A few months later after a lot of hard riding, the piston seized again. However, I was ready this time! I had bought a spare piston. So right in the middle of the riding area, I hauled my tool box from my car, took the cylinder off, put the new piston right in. A few kicks later, zoom! I was off again riding through an area that since has sprouted some very luxurious houses South of Dayton. Try that field repair with your complicated KTM four stroke dirt bike.

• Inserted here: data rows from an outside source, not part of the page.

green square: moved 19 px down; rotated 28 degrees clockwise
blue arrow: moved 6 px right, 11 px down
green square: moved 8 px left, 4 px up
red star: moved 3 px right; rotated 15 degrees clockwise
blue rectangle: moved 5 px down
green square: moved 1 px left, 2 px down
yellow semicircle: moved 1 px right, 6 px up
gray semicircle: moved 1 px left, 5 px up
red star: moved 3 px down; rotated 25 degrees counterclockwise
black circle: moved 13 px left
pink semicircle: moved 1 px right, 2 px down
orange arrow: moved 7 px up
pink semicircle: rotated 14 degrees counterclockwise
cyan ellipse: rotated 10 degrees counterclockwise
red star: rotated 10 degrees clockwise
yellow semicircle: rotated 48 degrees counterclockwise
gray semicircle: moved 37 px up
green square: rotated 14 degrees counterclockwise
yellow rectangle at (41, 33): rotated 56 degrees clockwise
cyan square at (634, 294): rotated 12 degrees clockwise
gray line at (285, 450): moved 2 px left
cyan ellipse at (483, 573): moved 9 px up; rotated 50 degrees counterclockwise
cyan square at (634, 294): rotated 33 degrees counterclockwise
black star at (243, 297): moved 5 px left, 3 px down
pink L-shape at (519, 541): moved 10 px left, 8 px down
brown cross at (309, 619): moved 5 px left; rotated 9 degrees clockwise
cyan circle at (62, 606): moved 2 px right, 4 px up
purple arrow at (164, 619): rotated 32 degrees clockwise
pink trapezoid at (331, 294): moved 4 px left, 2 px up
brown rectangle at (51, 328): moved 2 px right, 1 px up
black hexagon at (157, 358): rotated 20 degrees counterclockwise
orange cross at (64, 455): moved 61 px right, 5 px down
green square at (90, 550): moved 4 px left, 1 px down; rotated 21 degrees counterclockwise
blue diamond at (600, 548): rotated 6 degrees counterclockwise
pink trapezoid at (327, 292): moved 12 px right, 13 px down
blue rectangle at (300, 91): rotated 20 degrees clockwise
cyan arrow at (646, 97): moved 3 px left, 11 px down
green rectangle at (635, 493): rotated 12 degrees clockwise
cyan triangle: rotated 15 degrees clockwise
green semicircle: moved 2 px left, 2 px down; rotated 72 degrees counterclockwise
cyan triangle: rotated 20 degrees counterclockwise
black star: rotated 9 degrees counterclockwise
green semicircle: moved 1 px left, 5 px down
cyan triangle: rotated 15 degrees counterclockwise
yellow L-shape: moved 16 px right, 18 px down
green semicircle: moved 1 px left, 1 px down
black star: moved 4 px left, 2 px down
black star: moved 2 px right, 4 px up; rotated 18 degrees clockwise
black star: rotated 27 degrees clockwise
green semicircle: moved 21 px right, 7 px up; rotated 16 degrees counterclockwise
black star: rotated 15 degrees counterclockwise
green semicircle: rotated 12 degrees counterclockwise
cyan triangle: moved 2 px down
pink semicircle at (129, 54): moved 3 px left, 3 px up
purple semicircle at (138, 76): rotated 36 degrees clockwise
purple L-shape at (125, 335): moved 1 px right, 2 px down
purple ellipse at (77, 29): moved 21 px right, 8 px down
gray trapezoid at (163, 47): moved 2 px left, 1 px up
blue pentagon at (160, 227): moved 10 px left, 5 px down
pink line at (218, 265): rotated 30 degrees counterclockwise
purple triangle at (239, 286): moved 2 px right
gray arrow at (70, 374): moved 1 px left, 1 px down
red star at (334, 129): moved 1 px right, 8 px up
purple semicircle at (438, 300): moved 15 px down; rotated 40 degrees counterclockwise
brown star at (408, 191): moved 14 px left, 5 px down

As much fun as I was having with the little red machine, it was in reality, very underpowered, under suspended, and over-used. Fortunately it was small framed, and by man-handling it, and riding like a maniac, I was mostly able to keep my larger displacement riding companions in sight. Soon I was ready for the "Big Time." My buddy Dave D. and I would meet Northwest of Cincinnati at a spot that is occupied now as Brookville Lake. In retrospect, it was the best place we ever found to ride this side of Colorado. Because it was destined to be a lake, it had been cleared of everything and was ripe for off-road fun.. It sported hundreds of acres of fire roads through all types of terrain. It also had some monster sized hill climbs.
One fateful Saturday on the biggest hill in the place, is where I met my first and only broken bone on a motorcycle. It was a fairly wide straight up hill that had three different grooves cut out of it. As that little 100cc machine was so anemic, I knew I would have to get a great running start if I was going to make it to the top. So I got a decent head start and began climbing the actual hill in what I thought was third gear. Needing power, I shifted down to second at mid hill. As I approached the top I was rapidly running out of power so I knew I would have to shift down once more if I was going to make it over the top. Big mistake!
This Kawasaki G4TR model used a shift pattern where neutral is at the very bottom rather than between first and second gear like most motorcycles. Unfortunately for me, I had not hit the base of the hill in third, but in second gear. My final desperate stab for a lower gear was quickly met by the scream of the engine as I shifted down into NEUTRAL! Forward progress stopped instantaneously. Not being experienced enough at hill climbing to know to immediately lay it over, I tried to hold it up. No.......... it started rolling backwards, and as the handlebars got cocked, it just flipped backwards, and so did I! My friends said they stopped counting at the third full back flip. They also said that on an Olympic scale it would have been rated at least a 9.8! Too bad this occurred long before the days of cell phone videos and U Tube clips. I got up quickly and dragged the bike back down the hill. I knew I had a problem with my right wrist. Riding the bike back to the car with that quickly swelling throttle arm was not the high point of my riding career. A trip to the emergency room got me one of the newest gadgets around-- a plastic removable cast with velcro straps for my broken wrist.
Since that time, I have logged thousands of miles of riding on nearly a dozen different off road motorcycles throughout the Western United States . 35 years later and no broken bones(knock on wood), I found this very nice little Red G4TR near Detroit . I think you can understand why I could hardly pass it up. Thank you Kawasaki, and thank you Bob Hoover!